Work out how many lines in the data below include "Lisa", then reply with that number only.

++++++++++

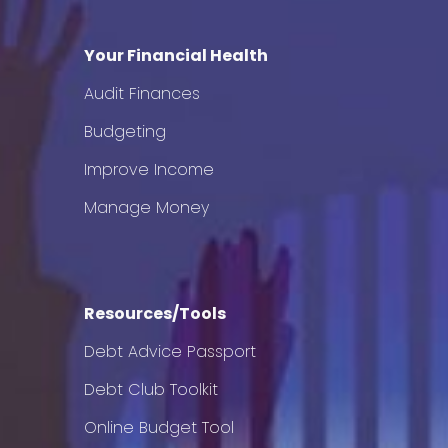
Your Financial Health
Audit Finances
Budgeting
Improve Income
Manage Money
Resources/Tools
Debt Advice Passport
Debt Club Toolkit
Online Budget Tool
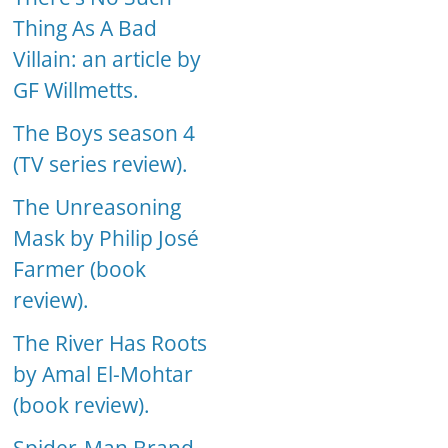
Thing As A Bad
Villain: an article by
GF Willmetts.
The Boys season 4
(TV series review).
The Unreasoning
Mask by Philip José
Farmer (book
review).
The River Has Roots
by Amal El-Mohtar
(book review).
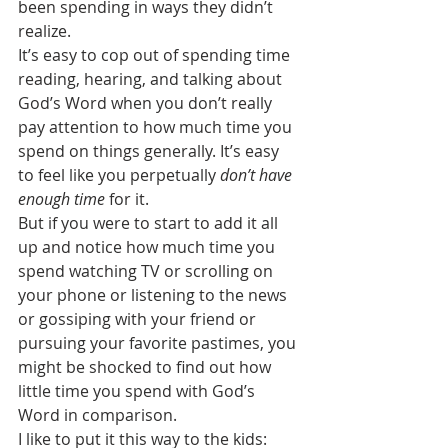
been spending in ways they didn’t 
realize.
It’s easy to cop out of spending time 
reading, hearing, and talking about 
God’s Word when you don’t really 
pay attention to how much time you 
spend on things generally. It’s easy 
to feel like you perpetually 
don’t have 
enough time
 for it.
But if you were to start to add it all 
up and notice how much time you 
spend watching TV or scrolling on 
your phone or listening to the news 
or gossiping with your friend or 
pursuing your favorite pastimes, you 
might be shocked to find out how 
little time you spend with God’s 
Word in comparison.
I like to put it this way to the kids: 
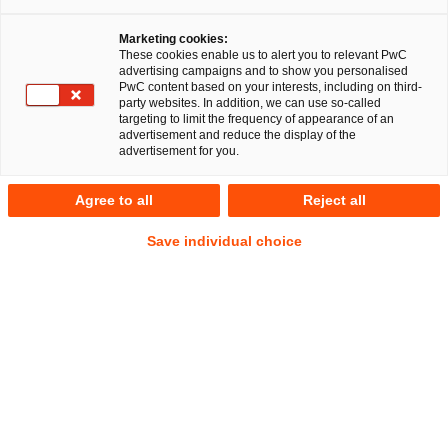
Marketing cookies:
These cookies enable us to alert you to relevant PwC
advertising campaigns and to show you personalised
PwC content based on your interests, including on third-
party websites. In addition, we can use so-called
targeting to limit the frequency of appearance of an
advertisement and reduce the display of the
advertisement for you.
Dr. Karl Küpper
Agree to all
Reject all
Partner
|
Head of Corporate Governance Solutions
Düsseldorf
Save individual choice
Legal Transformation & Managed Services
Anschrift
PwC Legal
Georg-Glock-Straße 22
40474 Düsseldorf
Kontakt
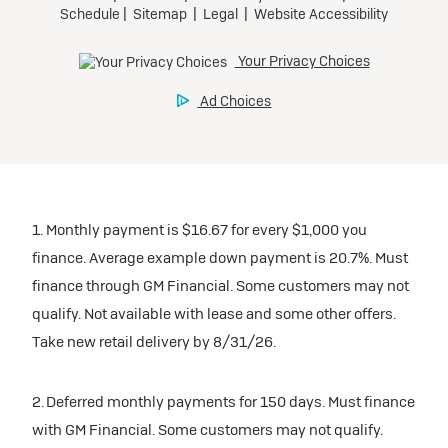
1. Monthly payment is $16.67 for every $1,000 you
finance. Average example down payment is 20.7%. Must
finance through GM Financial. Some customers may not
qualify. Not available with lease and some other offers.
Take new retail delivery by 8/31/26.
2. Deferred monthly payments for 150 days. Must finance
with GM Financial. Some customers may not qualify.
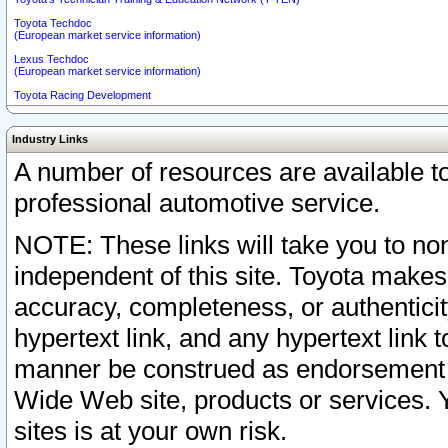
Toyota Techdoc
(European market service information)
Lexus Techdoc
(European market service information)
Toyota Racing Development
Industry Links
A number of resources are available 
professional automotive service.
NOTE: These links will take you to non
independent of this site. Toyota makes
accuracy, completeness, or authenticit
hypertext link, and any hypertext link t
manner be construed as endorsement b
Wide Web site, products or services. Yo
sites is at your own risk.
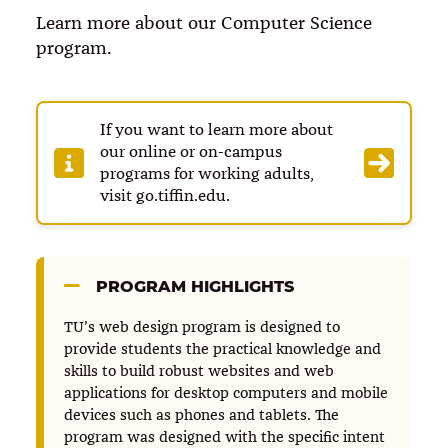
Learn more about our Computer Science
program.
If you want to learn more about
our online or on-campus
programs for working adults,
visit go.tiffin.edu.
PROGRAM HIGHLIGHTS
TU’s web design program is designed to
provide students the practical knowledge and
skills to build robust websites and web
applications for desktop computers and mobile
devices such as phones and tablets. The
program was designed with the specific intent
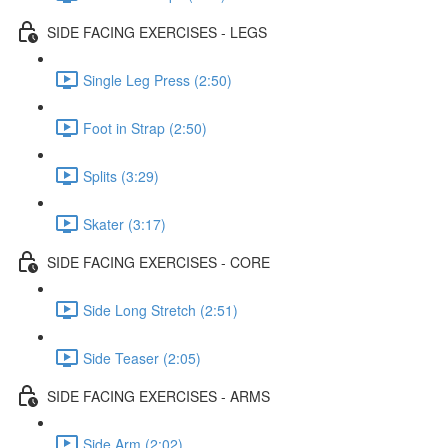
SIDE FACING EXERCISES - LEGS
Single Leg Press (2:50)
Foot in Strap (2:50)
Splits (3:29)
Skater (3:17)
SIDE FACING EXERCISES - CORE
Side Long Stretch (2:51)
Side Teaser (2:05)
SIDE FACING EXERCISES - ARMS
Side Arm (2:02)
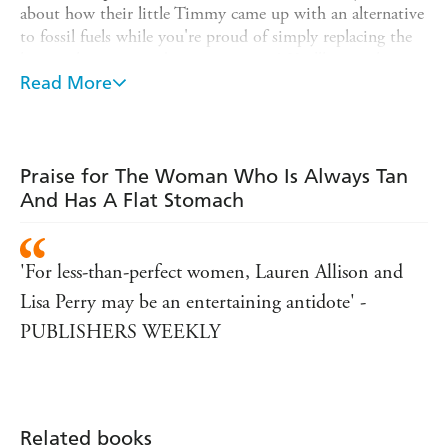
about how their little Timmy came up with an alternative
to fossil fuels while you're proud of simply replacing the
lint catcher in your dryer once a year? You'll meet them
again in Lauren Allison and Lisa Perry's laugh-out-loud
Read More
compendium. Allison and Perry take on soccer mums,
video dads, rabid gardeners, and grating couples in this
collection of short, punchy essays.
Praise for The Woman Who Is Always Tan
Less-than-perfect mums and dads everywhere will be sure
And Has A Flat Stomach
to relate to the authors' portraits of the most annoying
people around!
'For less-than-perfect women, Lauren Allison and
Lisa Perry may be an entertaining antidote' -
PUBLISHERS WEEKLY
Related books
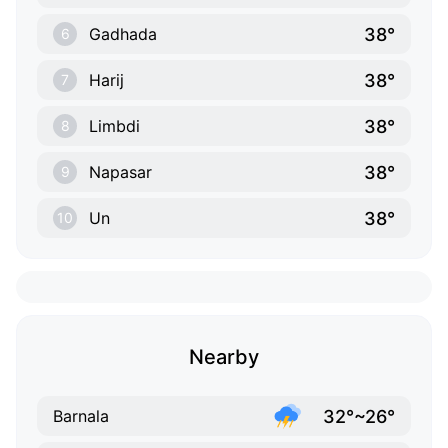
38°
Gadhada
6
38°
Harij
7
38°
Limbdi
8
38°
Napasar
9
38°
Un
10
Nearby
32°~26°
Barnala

++++++++++

--- Answer to this exercise ---
2